Weiner Myron F, Tractenberg Rochelle E, Sano Mary, Logsdon Rebecca, Teri Linda, Galasko Douglas, Gamst Anthony, Thomas Ron, Thal Leon J
Department of Psychiatry, University of Texas Southwestern Medical Center, Dallas, USA.
J Geriatr Psychiatry Neurol. 2002 Summer;15(2):95-8. doi: 10.1177/089198870201500208.
Th determine if teaching caregivers behavior management techniques (BMTs) reduces long-term psychotropic use in Alzheimer's disease (AD) patients, we examined 12-month follow-up data from a 4-month randomized study comparing placebo, BMTs, trazodone, and haloperidol for the treatment of agitated behaviors in persons with AD. After 4 months, treatment was allowed with any agent. Between 42.8% and 51% of AD patients received additional psychotropics between 4 and 12 months. The relative risk of being prescribed any psychotropic drug after the 4-month trial was at or about 1.0 for subjects in each drug arm or placebo arm versus BMTs. We concluded that teaching caregivers BMTs did not diminish long-term prescription of psychotropic drugs.

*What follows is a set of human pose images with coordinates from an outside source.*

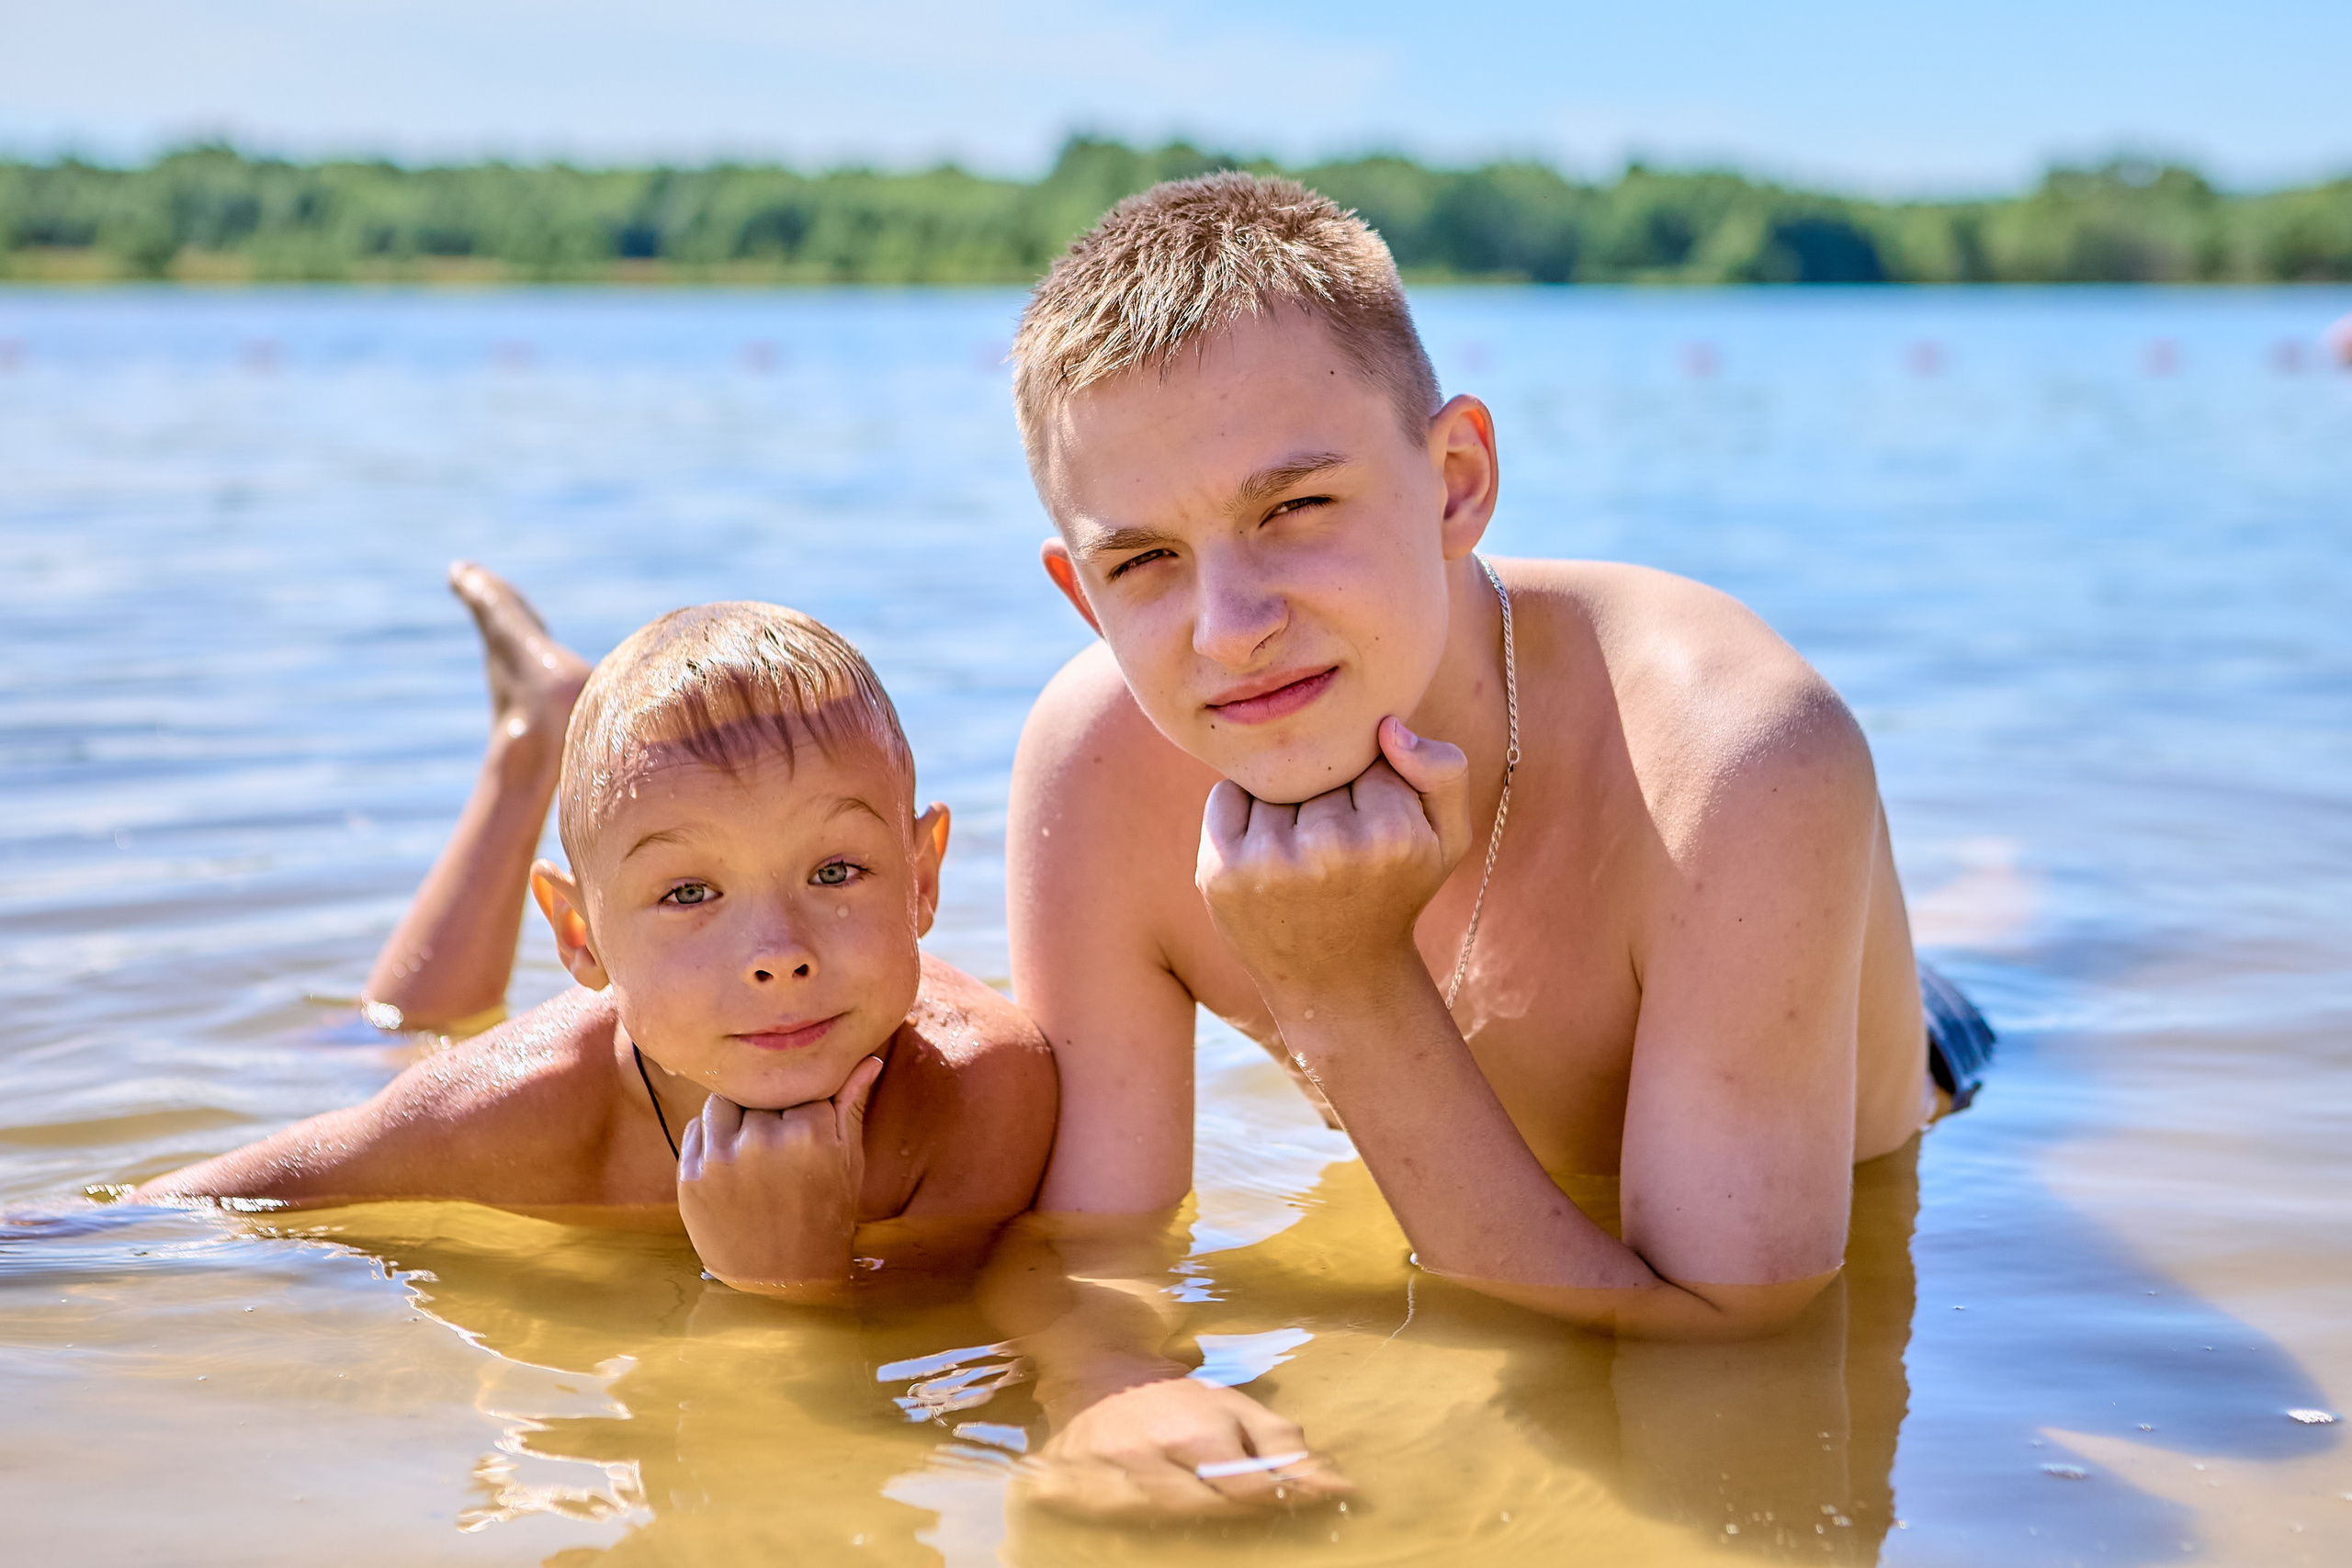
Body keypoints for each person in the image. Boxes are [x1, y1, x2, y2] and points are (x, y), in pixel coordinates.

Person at [998, 173, 1994, 1508]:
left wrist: (1346, 979)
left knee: (1983, 943)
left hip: (1886, 1051)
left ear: (1457, 479)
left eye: (1294, 510)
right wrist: (1112, 1385)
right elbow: (1090, 1244)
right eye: (1145, 563)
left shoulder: (1739, 753)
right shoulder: (1095, 765)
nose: (1228, 626)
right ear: (1079, 590)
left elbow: (1734, 1329)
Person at [138, 583, 1057, 1297]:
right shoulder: (525, 1111)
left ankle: (546, 724)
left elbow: (907, 1362)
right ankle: (530, 739)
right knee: (378, 1046)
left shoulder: (983, 1093)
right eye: (690, 891)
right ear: (579, 936)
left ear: (922, 876)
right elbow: (156, 1222)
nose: (778, 951)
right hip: (508, 1074)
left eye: (834, 873)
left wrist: (786, 1279)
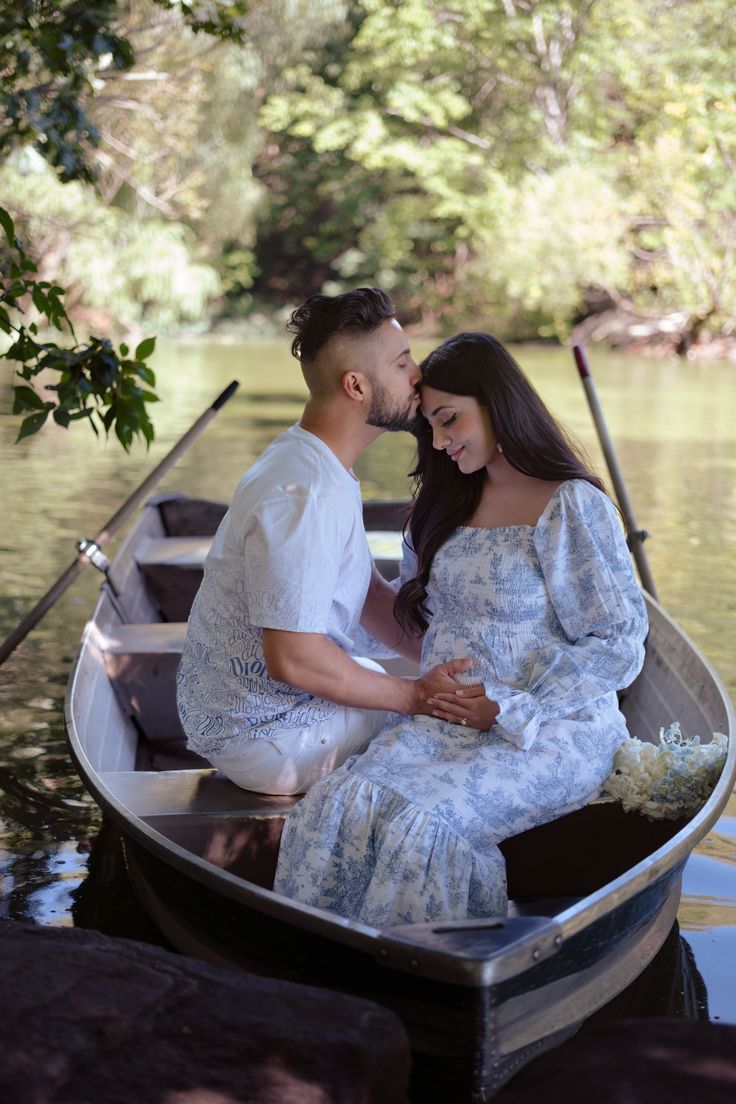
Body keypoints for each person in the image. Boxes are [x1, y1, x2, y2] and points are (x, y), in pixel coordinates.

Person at [273, 331, 649, 926]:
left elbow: (618, 643)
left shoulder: (569, 504)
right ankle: (327, 978)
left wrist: (506, 708)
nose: (442, 442)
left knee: (424, 825)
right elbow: (417, 621)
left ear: (498, 402)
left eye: (450, 421)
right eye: (431, 428)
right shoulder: (440, 508)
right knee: (338, 803)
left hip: (552, 731)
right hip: (444, 722)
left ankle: (437, 985)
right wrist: (319, 571)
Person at [176, 288, 474, 797]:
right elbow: (293, 658)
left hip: (251, 713)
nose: (418, 375)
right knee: (453, 732)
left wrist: (438, 651)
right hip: (265, 737)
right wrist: (416, 698)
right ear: (356, 385)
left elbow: (364, 590)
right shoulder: (305, 495)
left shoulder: (311, 458)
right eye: (402, 363)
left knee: (410, 688)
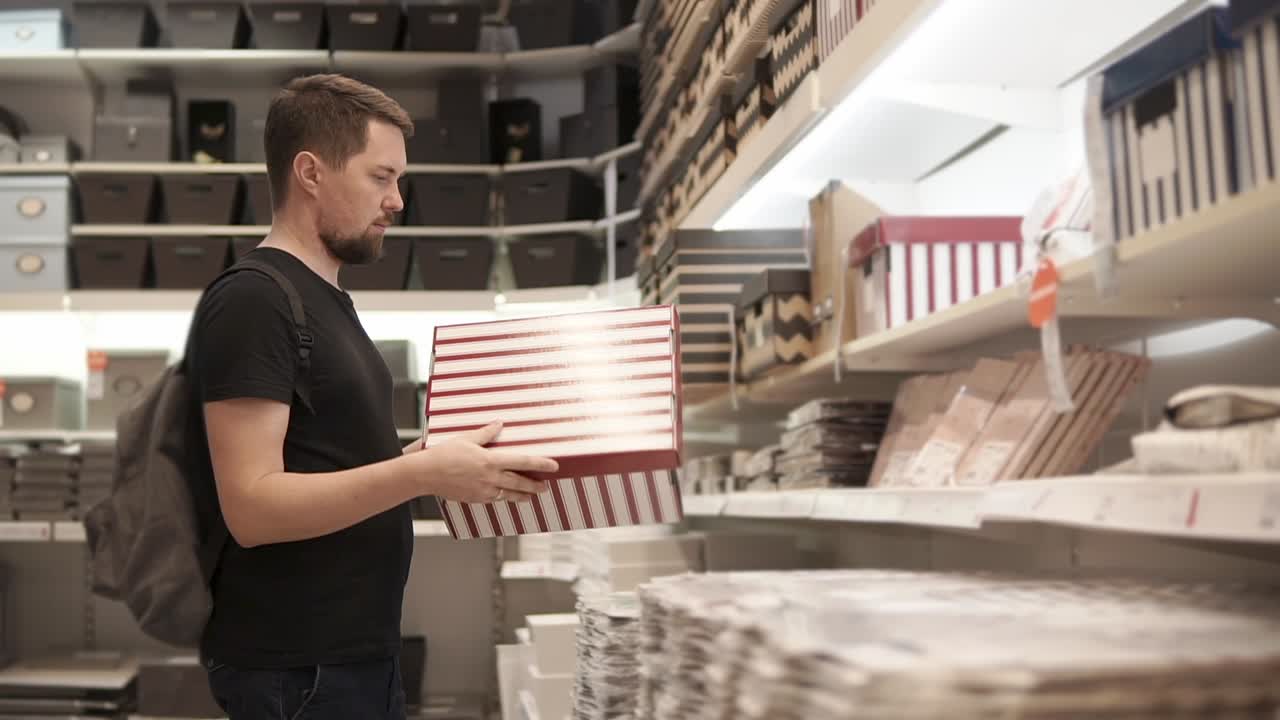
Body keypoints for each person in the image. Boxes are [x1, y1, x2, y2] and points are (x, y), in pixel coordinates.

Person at [188, 73, 558, 719]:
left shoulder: (321, 299)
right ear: (310, 172)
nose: (397, 201)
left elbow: (324, 460)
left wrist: (425, 458)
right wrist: (419, 471)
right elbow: (252, 507)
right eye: (380, 177)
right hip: (297, 665)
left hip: (343, 655)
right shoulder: (254, 299)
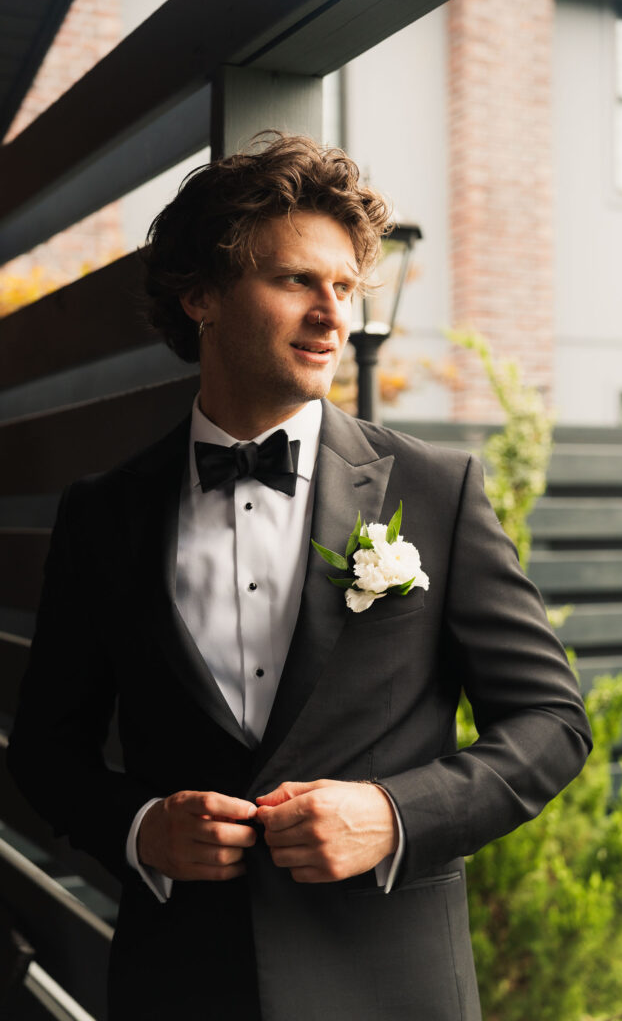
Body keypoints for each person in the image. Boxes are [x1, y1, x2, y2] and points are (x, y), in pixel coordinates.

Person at [8, 133, 592, 1021]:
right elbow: (49, 751)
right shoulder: (104, 515)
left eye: (345, 288)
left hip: (393, 986)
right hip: (179, 986)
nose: (333, 316)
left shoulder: (437, 488)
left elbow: (551, 724)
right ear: (199, 293)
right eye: (294, 282)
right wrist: (138, 829)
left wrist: (393, 814)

为了确定教导护理人员行为管理技术(BMTs)是否能减少阿尔茨海默病(AD)患者长期使用精神药物的情况,我们研究了一项为期4个月的随机研究的12个月随访数据,该研究比较了安慰剂、BMTs、曲唑酮和氟哌啶醇对AD患者激越行为的治疗效果。4个月后,允许使用任何药物进行治疗。在4至12个月期间,42.8%至51%的AD患者接受了额外的精神药物治疗。与BMTs相比,在4个月试验后,每个药物组或安慰剂组的受试者被开具任何精神药物的相对风险为1.0或约为1.0。我们得出结论,教导护理人员BMTs并不能减少精神药物的长期处方。